Q: What have been the highs and lows of your career?
Slocum: Coaching is really strange in that the highs never stick out much. You don't remember the highs much. But you remember the lows. It's not just me. I've talked to other coaches, and it's the same thing. If you were asked to recall details and games that stood out in your mind, you could recall a lot more details and be a lot more graphic about disappointing games than the wins.
Certainly the problem we had with the summer job thing. Going 12-0 and about to hit the corner and feeling like you're just right on schedule. I had been to New York to speak at the Heisman Awards dinner. That was one of the highs. For a guy growing up with the game of football as a player and as a coach. For me to be in New York and speaking at the Heisman Awards dinner in front of 2,500 people and whole lot of Heisman Award winners. That was a fun thing.
Q: Any game stick out as a high?
Slocum: Probably the Holiday Bowl. Going out to San Diego and playing against the Heisman Trophy winner. It was just one of those nights when everything clicked. Both sides of the ball played extremely well that night. That was probably a highlight in terms of the way we played. That was a fun game.

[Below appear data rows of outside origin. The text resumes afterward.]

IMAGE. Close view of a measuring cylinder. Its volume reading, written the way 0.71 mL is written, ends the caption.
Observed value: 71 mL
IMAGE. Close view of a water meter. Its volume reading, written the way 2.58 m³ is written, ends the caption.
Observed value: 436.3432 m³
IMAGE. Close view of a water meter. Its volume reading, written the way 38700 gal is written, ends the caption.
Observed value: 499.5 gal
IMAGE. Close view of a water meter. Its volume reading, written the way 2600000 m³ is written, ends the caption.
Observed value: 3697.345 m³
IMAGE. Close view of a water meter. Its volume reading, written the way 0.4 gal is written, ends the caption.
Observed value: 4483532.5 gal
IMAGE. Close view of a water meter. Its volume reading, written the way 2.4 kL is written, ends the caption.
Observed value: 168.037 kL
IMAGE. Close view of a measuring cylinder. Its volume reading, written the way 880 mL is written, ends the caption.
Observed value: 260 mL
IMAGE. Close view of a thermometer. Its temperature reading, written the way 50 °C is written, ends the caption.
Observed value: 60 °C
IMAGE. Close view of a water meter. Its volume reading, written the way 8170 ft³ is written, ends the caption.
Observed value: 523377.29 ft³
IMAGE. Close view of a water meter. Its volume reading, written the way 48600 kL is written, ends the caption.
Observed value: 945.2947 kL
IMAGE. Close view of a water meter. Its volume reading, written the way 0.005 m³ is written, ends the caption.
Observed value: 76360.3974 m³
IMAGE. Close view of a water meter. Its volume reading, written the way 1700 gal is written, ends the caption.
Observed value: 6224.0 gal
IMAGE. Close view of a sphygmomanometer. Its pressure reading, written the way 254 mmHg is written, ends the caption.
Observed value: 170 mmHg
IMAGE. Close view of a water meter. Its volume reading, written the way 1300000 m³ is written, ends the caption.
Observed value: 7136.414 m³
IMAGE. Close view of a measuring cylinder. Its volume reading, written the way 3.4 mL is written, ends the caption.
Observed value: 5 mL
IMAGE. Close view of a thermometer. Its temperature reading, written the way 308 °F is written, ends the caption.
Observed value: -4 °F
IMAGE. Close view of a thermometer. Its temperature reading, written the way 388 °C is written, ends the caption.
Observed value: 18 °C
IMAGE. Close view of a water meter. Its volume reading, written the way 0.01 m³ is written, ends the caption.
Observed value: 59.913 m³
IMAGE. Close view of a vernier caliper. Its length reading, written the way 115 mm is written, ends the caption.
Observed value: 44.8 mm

In terms of losses, the Florida State game would have been one (low). The first Notre Dame game, they were a better team than we were. And Tulsa. That was a disappointing day. That was a low point.
I try and not to get too high with the highs and too low with the lows and to just keep plugging along. I try and see the big picture of things. I don't get all down in the dumps when something bad happens and don't carried away. I think good teams are the same way.